[Extracted text — start]


        As for the psalmists, I truly think doubt was an anathema to them. They may have mourned or even riled at what seemed to them as God’s absence but I don’t think for a minute it ever led them to hold a belief that would affirm or even resemble our understanding of doubt.

        ….” Because at the end of the day, the most important question to me seems not to be “What rational explanation of the cosmos makes the most logical/existential sense to me?” but “Given the mixed bag of experience that I see all around me (and within me), to what (or to whom) will I
        commit?…I’m down with this one a 100% , but as you once earlier observed, complete agreement on the issues under discussion doesn’t lead to much other then a “Yep, Uh huh” kind of dialogue.

        So when I challenge an assumption I get 5 paragraphs of mostly, “listen to me this is what I have to say” discourse or I can wholly agree and get a one sentence, ‘this is me cheer leading” kind of post.

        Apparently there is more than one “fame whore” at work on this thread. 🙂

        August 25, 2011
      • Perhaps a lot depends on what we associate with the word “doubt.” In a culture of skepticism, perhaps it’s an unhelpful term… God knows we don’t need more people baptizing endless navel-gazing and postmodern, hands-in-the-air, who-can-really-know-anything angst as some kind of a mark of spiritual “authenticity” or maturity.

[Extracted text — finish]
[Data records — start]

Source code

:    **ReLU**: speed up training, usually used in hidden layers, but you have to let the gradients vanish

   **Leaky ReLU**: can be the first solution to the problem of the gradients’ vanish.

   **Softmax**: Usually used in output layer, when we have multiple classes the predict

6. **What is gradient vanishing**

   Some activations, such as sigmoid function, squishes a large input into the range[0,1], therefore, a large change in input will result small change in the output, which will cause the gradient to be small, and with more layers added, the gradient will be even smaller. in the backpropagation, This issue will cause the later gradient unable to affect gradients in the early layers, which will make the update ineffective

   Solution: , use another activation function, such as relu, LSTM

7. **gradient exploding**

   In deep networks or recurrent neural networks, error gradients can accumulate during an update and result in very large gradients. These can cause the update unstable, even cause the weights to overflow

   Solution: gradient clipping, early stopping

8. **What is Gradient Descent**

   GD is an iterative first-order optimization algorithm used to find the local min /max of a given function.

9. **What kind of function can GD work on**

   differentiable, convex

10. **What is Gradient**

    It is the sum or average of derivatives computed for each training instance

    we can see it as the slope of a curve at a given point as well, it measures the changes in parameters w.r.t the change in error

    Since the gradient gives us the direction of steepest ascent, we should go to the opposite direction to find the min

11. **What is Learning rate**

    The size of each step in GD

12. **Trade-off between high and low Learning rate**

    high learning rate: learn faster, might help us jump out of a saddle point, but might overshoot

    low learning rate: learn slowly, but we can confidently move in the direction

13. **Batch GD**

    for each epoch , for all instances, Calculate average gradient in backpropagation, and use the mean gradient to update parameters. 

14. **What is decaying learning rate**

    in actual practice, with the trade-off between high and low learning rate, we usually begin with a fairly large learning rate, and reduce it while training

[Data records — finish]

Required actions:
**a)** Please translate this sentence from the comment thread on doubt into Spanish: "As for the psalmists, I truly think doubt was an anathema to them."
**b)** Output the passage of the comment thread on doubt between "As for the psalmists, I" and "kind of dialogue.", inclusive.
The material is separate from the comment thread on doubt.

Solutions to the exercise:
**a)** En cuanto a los salmistas, de verdad creo que la duda era un anatema para ellos.

**b)**
As for the psalmists, I truly think doubt was an anathema to them. They may have mourned or even riled at what seemed to them as God’s absence but I don’t think for a minute it ever led them to hold a belief that would affirm or even resemble our understanding of doubt.

        ….” Because at the end of the day, the most important question to me seems not to be “What rational explanation of the cosmos makes the most logical/existential sense to me?” but “Given the mixed bag of experience that I see all around me (and within me), to what (or to whom) will I
        commit?…I’m down with this one a 100% , but as you once earlier observed, complete agreement on the issues under discussion doesn’t lead to much other then a “Yep, Uh huh” kind of dialogue.